Table Conditions for Choosing Among the Four Rotation Cases
| Balance factor of the unbalanced node | Balance factor of the child node | Rotation method to apply |
| -------------------------------------- | --------------------------------- | --------------------------------- |
| $> 1$ (left-leaning tree) | $\geq 0$ | Right rotation |
| $> 1$ (left-leaning tree) | $<0$ | Left rotation then right rotation |
| $< -1$ (right-leaning tree) | $\leq 0$ | Left rotation |
| $< -1$ (right-leaning tree) | $>0$ | Right rotation then left rotation |
For ease of use, we encapsulate the rotation operations into a function. **With this function, we can perform rotations for various imbalance situations, restoring balance to unbalanced nodes**. The code is as follows:
```src
[file]{avl_tree}-[class]{avl_tree}-[func]{rotate}
```
## Common Operations in Avl Trees
### Node Insertion
The node insertion operation in AVL trees is similar in principle to that in binary search trees. The only difference is that after inserting a node in an AVL tree, a series of unbalanced nodes may appear on the path from that node to the root. Therefore, **we need to start from this node and perform rotation operations from bottom to top, restoring balance to all unbalanced nodes**. The code is as follows:
```src
[file]{avl_tree}-[class]{avl_tree}-[func]{insert_helper}
```
### Node Removal
Similarly, on the basis of the binary search tree's node removal method, rotation operations need to be performed from bottom to top to restore balance to all unbalanced nodes. The code is as follows:
```src
[file]{avl_tree}-[class]{avl_tree}-[func]{remove_helper}
```
### Node Search
The node search operation in AVL trees is consistent with that in binary search trees, and will not be elaborated here.

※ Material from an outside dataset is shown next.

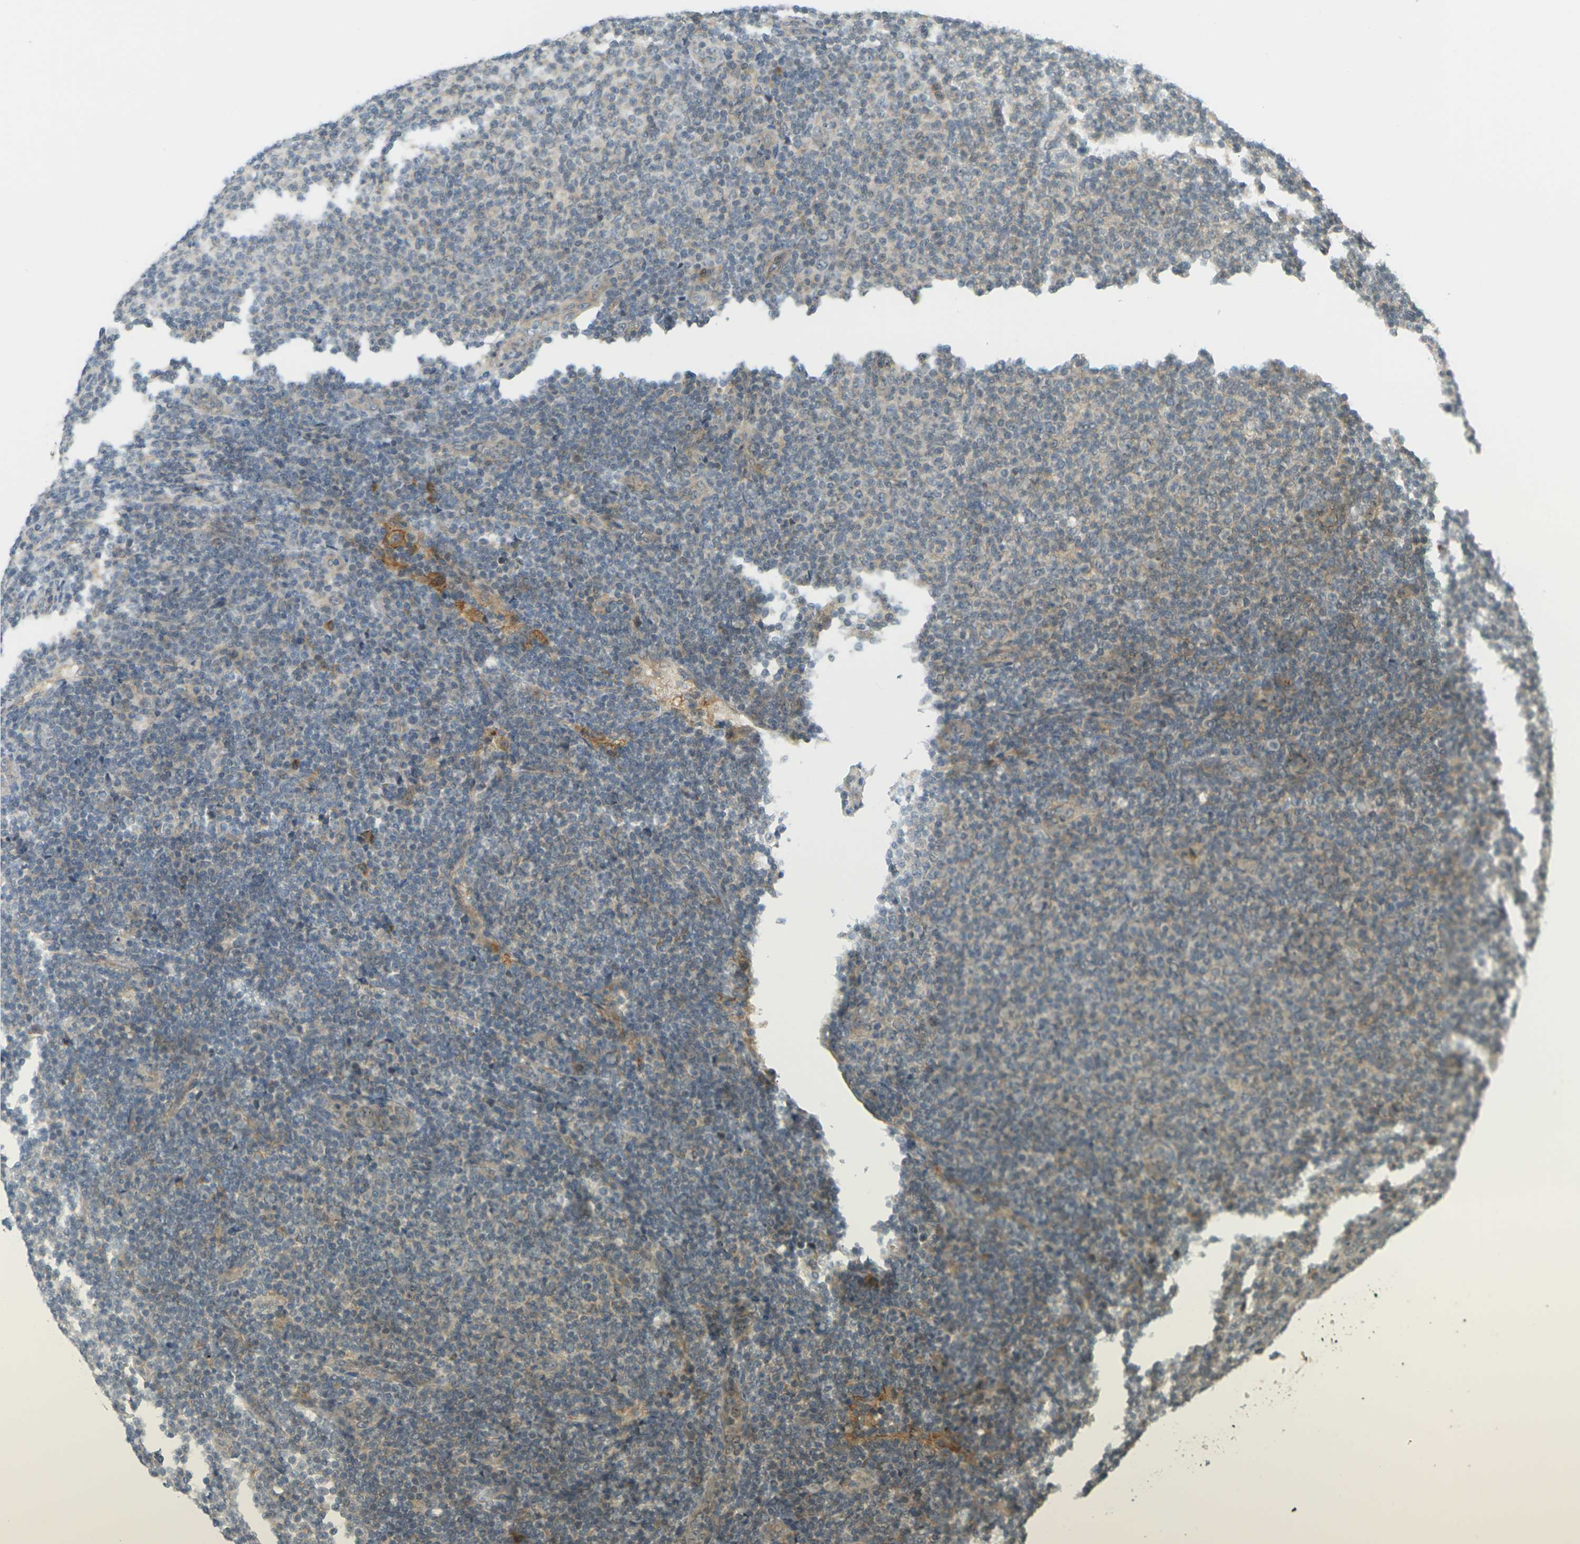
{"staining": {"intensity": "weak", "quantity": "<25%", "location": "cytoplasmic/membranous"}, "tissue": "lymphoma", "cell_type": "Tumor cells", "image_type": "cancer", "snomed": [{"axis": "morphology", "description": "Malignant lymphoma, non-Hodgkin's type, Low grade"}, {"axis": "topography", "description": "Lymph node"}], "caption": "There is no significant expression in tumor cells of malignant lymphoma, non-Hodgkin's type (low-grade). Brightfield microscopy of immunohistochemistry stained with DAB (3,3'-diaminobenzidine) (brown) and hematoxylin (blue), captured at high magnification.", "gene": "SOCS6", "patient": {"sex": "male", "age": 66}}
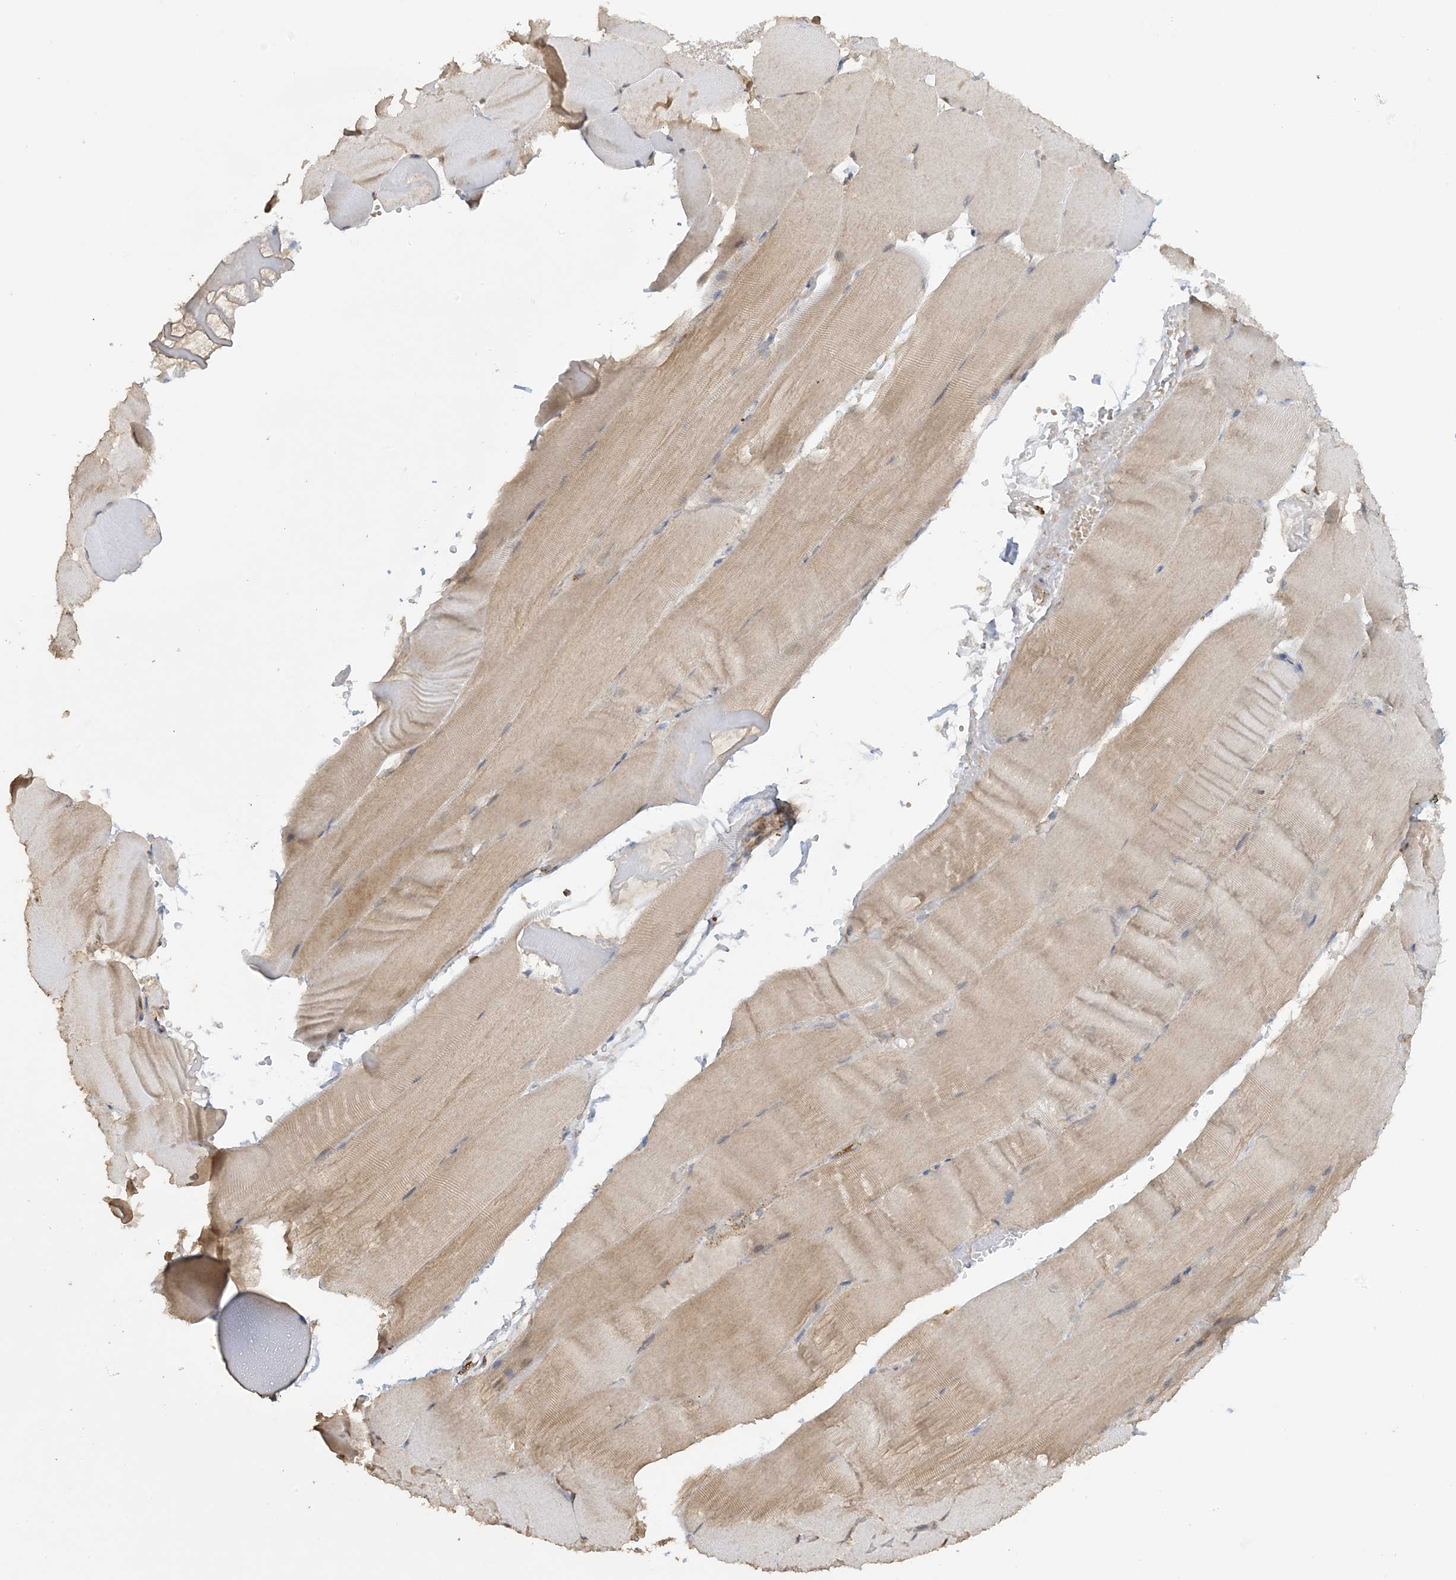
{"staining": {"intensity": "moderate", "quantity": "25%-75%", "location": "cytoplasmic/membranous"}, "tissue": "skeletal muscle", "cell_type": "Myocytes", "image_type": "normal", "snomed": [{"axis": "morphology", "description": "Normal tissue, NOS"}, {"axis": "topography", "description": "Skeletal muscle"}, {"axis": "topography", "description": "Parathyroid gland"}], "caption": "A brown stain labels moderate cytoplasmic/membranous positivity of a protein in myocytes of normal human skeletal muscle.", "gene": "AGA", "patient": {"sex": "female", "age": 37}}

## Typical Applications of Avl Trees
- Organizing and storing large-scale data, suitable for scenarios with high-frequency searches and low-frequency insertions and deletions.
- Used to build index systems in databases.
- Red-black trees are also a common type of balanced binary search tree. Compared to AVL trees, red-black trees have more relaxed balance conditions, require fewer rotation operations for node insertion and deletion, and have higher average efficiency for node addition and deletion operations.